Une étude menée au Centre hospitalier universitaire vaudois (CHUV) en 20151 visait à évaluer la composition d’une journée type d’un médecin assistant. À cette fin, des étudiants en médecine ont suivi 36 médecins assistants durant leur journée et ont classé chacune de leurs activités selon six catégories. L’étude a ainsi montré que 28 % de leur temps était directement consacré au patient (examens cliniques, procédures médicales, prescriptions, etc.) et que le 52 % ne l’était qu’indirectement (remplissage du dossier, discussion du cas, revue de la littérature, etc.).   

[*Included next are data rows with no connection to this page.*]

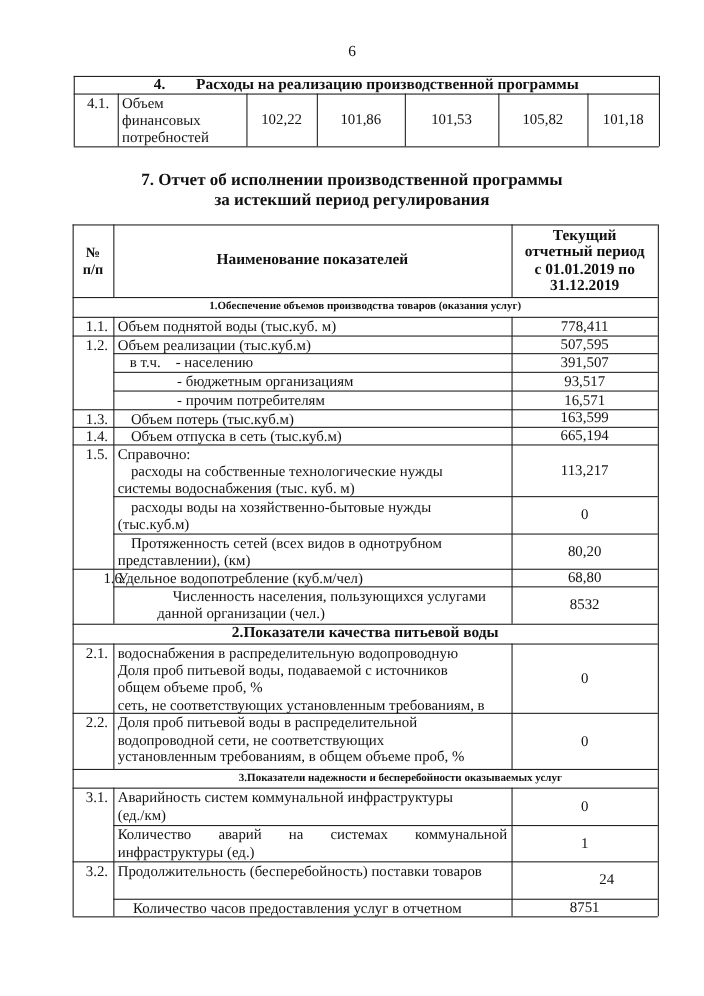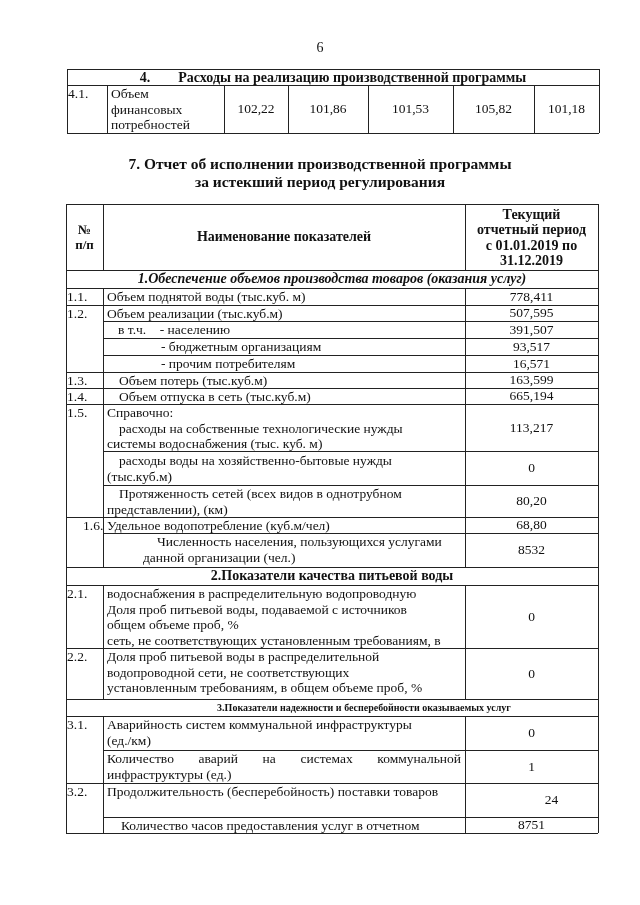--- a/index.html
+++ b/index.html
@@ -13,7 +13,7 @@
   .center { text-align:center; display:flex; align-items:center; justify-content:center; }
   .bold { font-weight:bold; }
   .title { left:0; width:640px; text-align:center; font-weight:bold; font-size:15.5px; line-height:18px; }
-  .num { padding-left:1px; }
+  .num { padding-left:12px; }
   .txt { padding-left:4px; padding-right:4px; }
   .justify { text-align:justify; text-align-last:justify; }
 </style>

Les 20 % restants étaient dédiés à des tâches non cliniques, telles que du travail académique, par exemple. La saisie d’informations dans le dossier médical électronique et la rédaction du résumé de sortie étaient les activités qui prenaient le plus de temps, soit environ deux heures par jour. « Pour de nombreux médecins, remplir le dossier électronique du patient est considéré comme une démarche administrative, alors qu’il s’agit d’une activité qui apporte une réelle valeur médicale ajoutée, même si certaines tâches pourraient être déléguées ou optimisées, affirme Julien Castioni, médecin cadre au CHUV et co-auteur de l’étude. En effet, le logiciel de dossier patient n’est pas toujours très intuitif ». Il peut être par exemple difficile de retrouver les informations nécessaires et il arrive parfois que des données soient saisies en double, ce qui entraîne un surplus de travail inutile. Le CHUV reconnaît le problème et travaille actuellement sur un nouveau système informatique plus clair et plus ergonomique. Un autre point important concerne la délégation de certaines tâches. Depuis quelques années, le CHUV a mis en place des postes de secrétaires médicales directement auprès des médecins. En s'occupant de diverses tâches, telles que répondre au téléphone pendant les consultations, gérer les rendez-vous des patients et recueillir des informations supplémentaires sur ces derniers auprès des partenaires, ces secrétaires ont permis d’alléger la charge de travail des médecins et de minimiser les interruptions dans leur pratique médicale. « Ce qui compte finalement, ce n’est pas nécessairement d’augmenter la durée de la présence des médecins auprès des patients, mais de créer un cadre propice à des interactions de qualité avec ces derniers ainsi qu’avec l’équipe soignante qui s’en occupe », conclut Julien Castioni. 

1Wenger N, Méan M, Castioni J, et al. Allocation of Internal Medicine Resident Time in a Swiss Hospital: A Time and Motion Study of Day and Evening Shifts. Ann Intern Med. 2017 Apr 18;166(8):579-586. doi: 10.7326/M16-2238.